Pathogenic variants in SLC26A4 have been associated with autosomal recessive hearing loss (arHL) and a unilateral or bilateral enlarged vestibular aqueduct (EVA). SLC26A4 is the second most frequently mutated gene in arHL. Despite the strong genotype–phenotype correlation, a significant part of cases remains genetically unresolved. In this study, we investigated a cohort of 28 Dutch index cases diagnosed with HL in combination with an EVA but without (M0) or with a single (M1) pathogenic variant in SLC26A4. To explore the missing heritability, we first determined the presence of the previously described EVA-associated haplotype (Caucasian EVA (CEVA)), characterized by 12 single nucleotide variants located upstream of SLC26A4. We found this haplotype and a delimited V1-CEVA haplotype to be significantly enriched in our M1 patient cohort (10/16 cases). The CEVA haplotype was also present in two M0 cases (2/12). Short- and long-read whole genome sequencing and optical genome mapping could not prioritize any of the variants present within the CEVA haplotype as the likely pathogenic defect. Short-read whole-genome sequencing of the six M1 cases without this haplotype and the two M0/CEVA cases only revealed previously overlooked or misinterpreted splice-altering SLC26A4 variants in two cases, who are now genetically explained. No deep-intronic or structural variants were identified in any of the M1 subjects. With this study, we have provided important insights that will pave the way for elucidating the missing heritability in M0 and M1 SLC26A4 cases. For pinpointing the pathogenic effect of the CEVA haplotype, additional analyses are required addressing defect(s) at the RNA, protein, or epigenetic level.

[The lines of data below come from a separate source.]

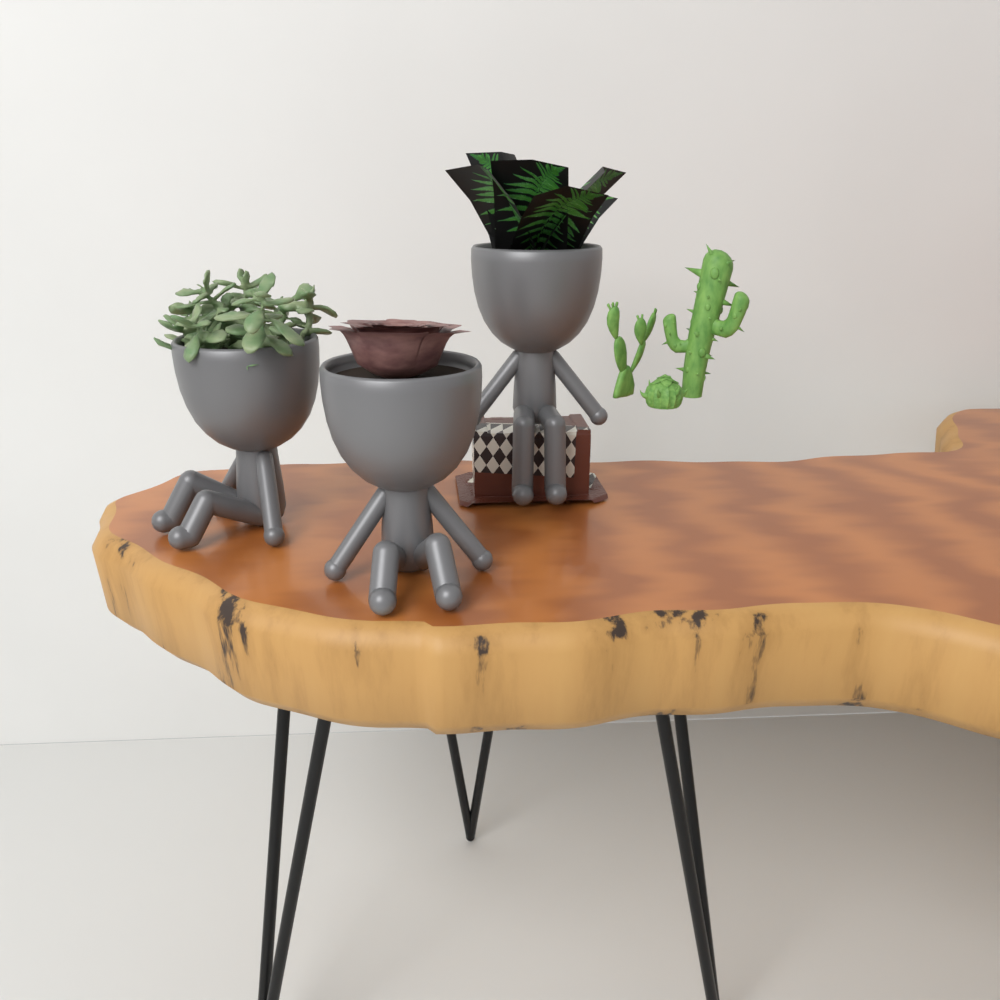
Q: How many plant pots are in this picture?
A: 3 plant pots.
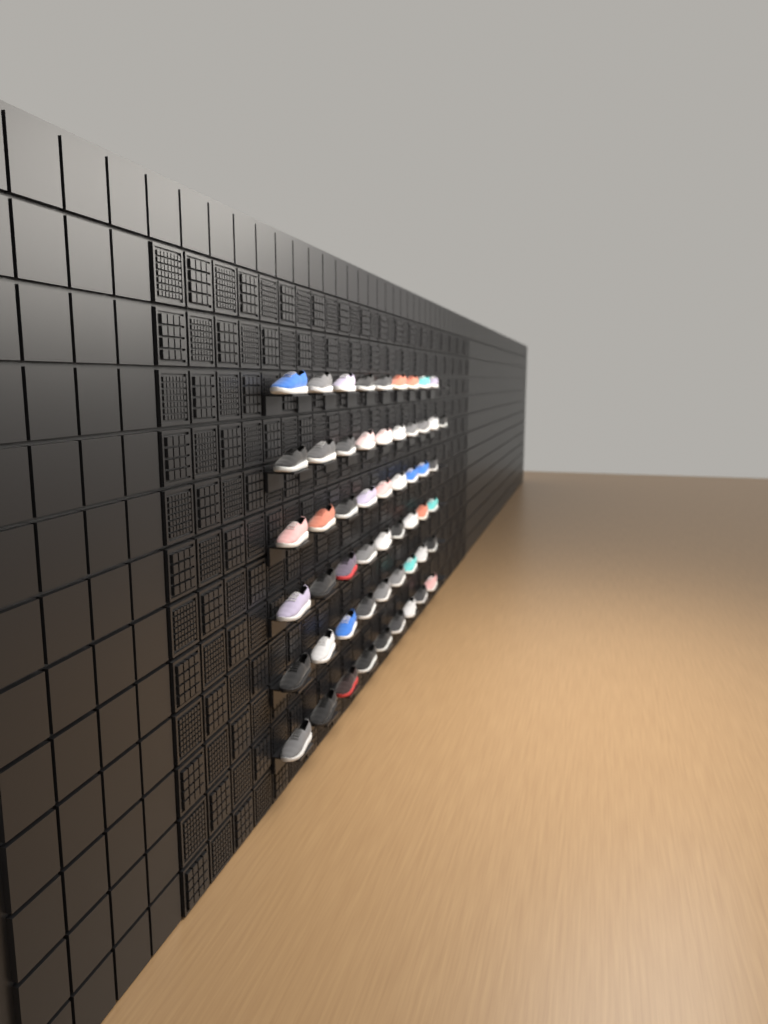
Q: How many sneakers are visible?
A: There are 55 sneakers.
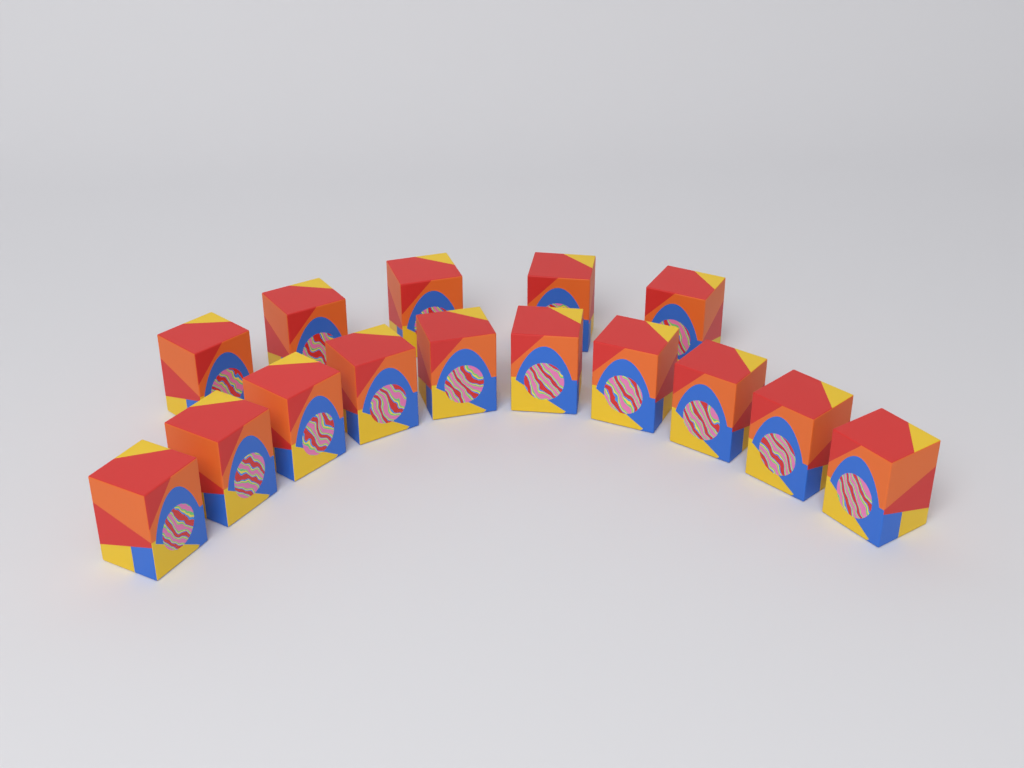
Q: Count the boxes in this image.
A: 15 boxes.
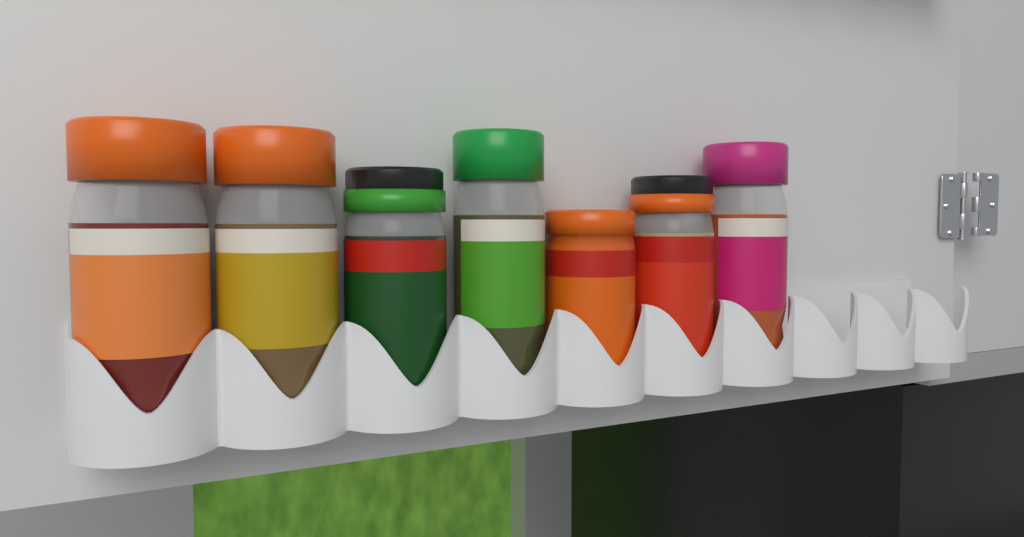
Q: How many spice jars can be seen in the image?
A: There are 7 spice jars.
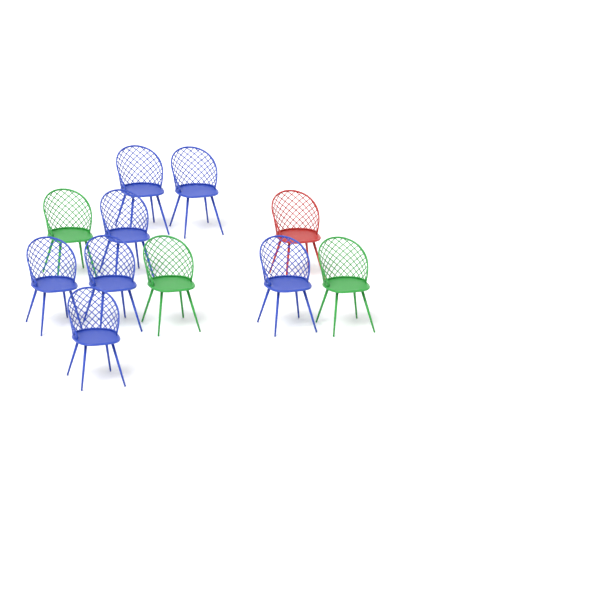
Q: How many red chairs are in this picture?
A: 1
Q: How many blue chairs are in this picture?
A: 7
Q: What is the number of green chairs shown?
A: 3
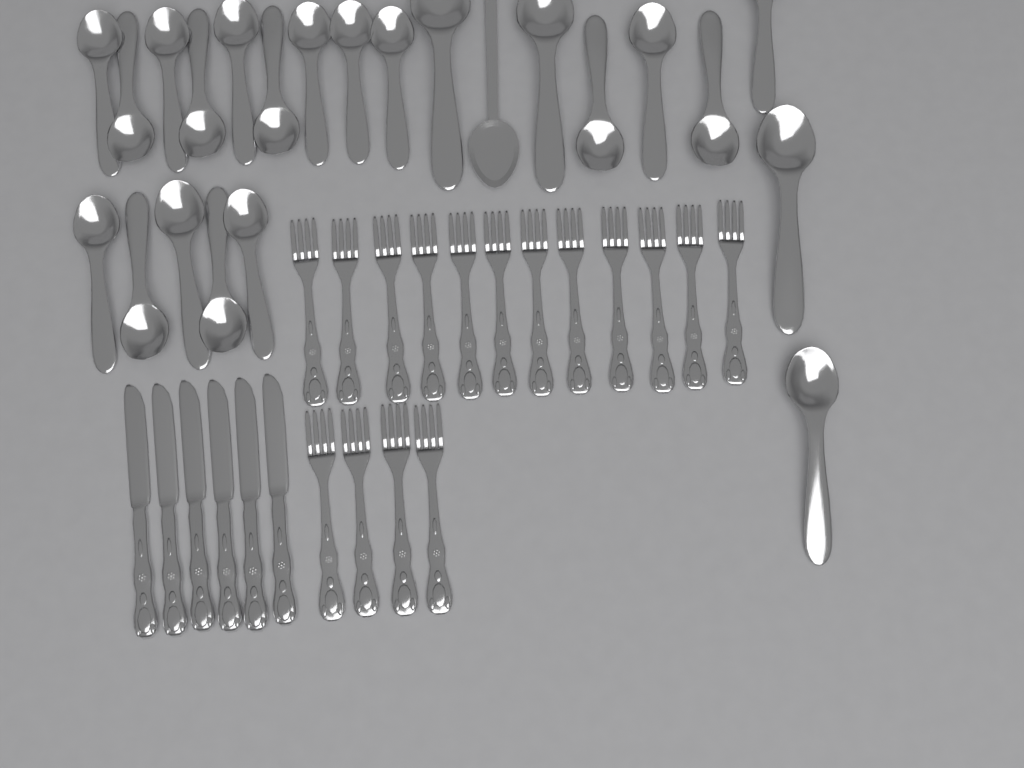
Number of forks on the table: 16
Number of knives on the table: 6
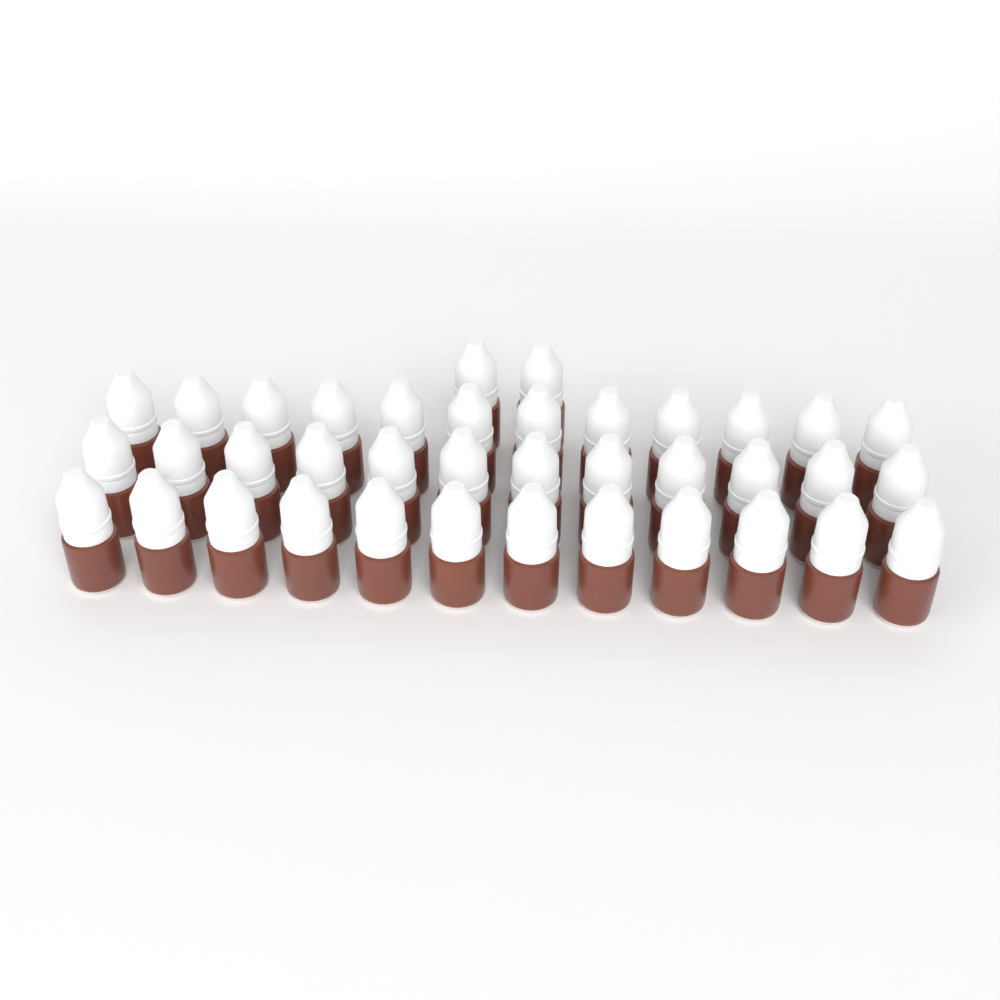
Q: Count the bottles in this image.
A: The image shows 38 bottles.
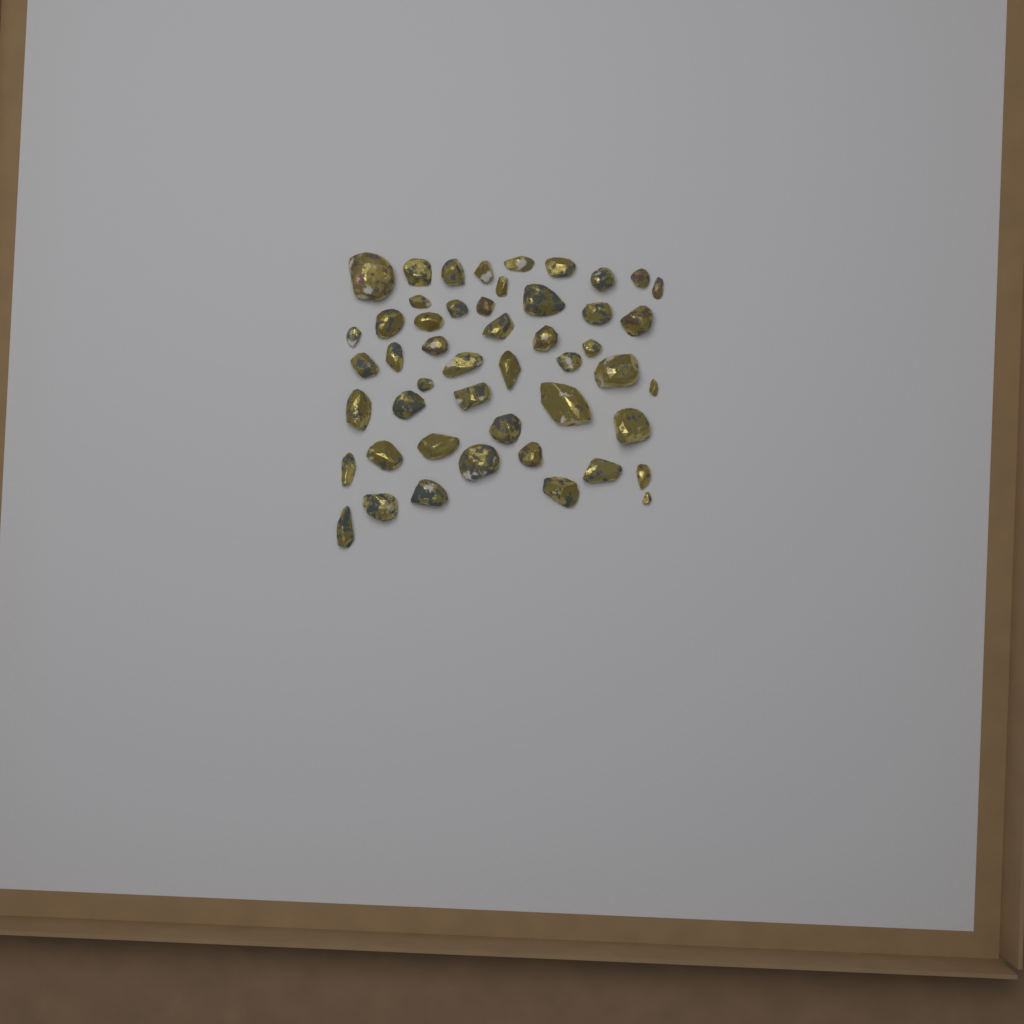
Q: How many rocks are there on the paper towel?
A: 49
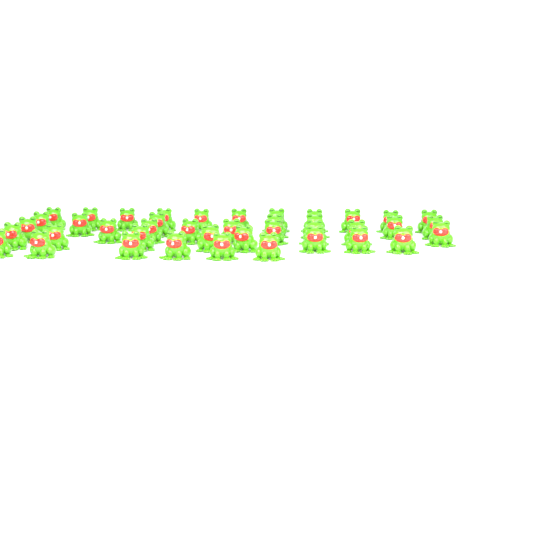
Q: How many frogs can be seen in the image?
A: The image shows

SLC26A4的致病性变异与常染色体隐性遗传性听力损失 (arHL) 和单侧或双侧前庭导水管 (EVA) 扩大有关。SLC26A4是 arHL 中第二常见的突变基因。尽管基因型 - 表型相关性很强，但很大一部分病例在遗传上仍未解决。在这项研究中，我们调查了一组 28 名荷兰指数病例，这些病例被诊断为 HL 并结合 EVA 但没有 (M0) 或具有SLC26A4中的单一 (M1) 致病性变异。为了探索缺失的遗传力，我们首先确定了先前描述的 EVA 相关单倍型（高加索 EVA (CEVA)）的存在，其特征在于位于SLC26A4上游的 12 个单核苷酸变体. 我们发现这种单倍型和分隔的 V1-CEVA 单倍型在我们的 M1 患者队列（10/16 例）中显着富集。CEVA 单倍型也存在于两个 M0 病例 (2/12) 中。短读长和长读长全基因组测序和光学基因组作图不能将 CEVA 单倍型中存在的任何变体列为可能的致病缺陷。没有这种单倍型的六个 M1 病例和两个 M0/CEVA 病例的短读全基因组测序仅揭示了以前被忽视或误解的剪接改变SLC26A4两种情况下的变异，现在可以从基因上解释。在任何 M1 受试者中均未发现深内含子或结构变异。通过这项研究，我们提供了重要的见解，将为阐明 M0 和 M1 SLC26A4病例中缺失的遗传力铺平道路。为了确定 CEVA 单倍型的致病作用，需要额外的分析来解决 RNA、蛋白质或表观遗传水平的缺陷。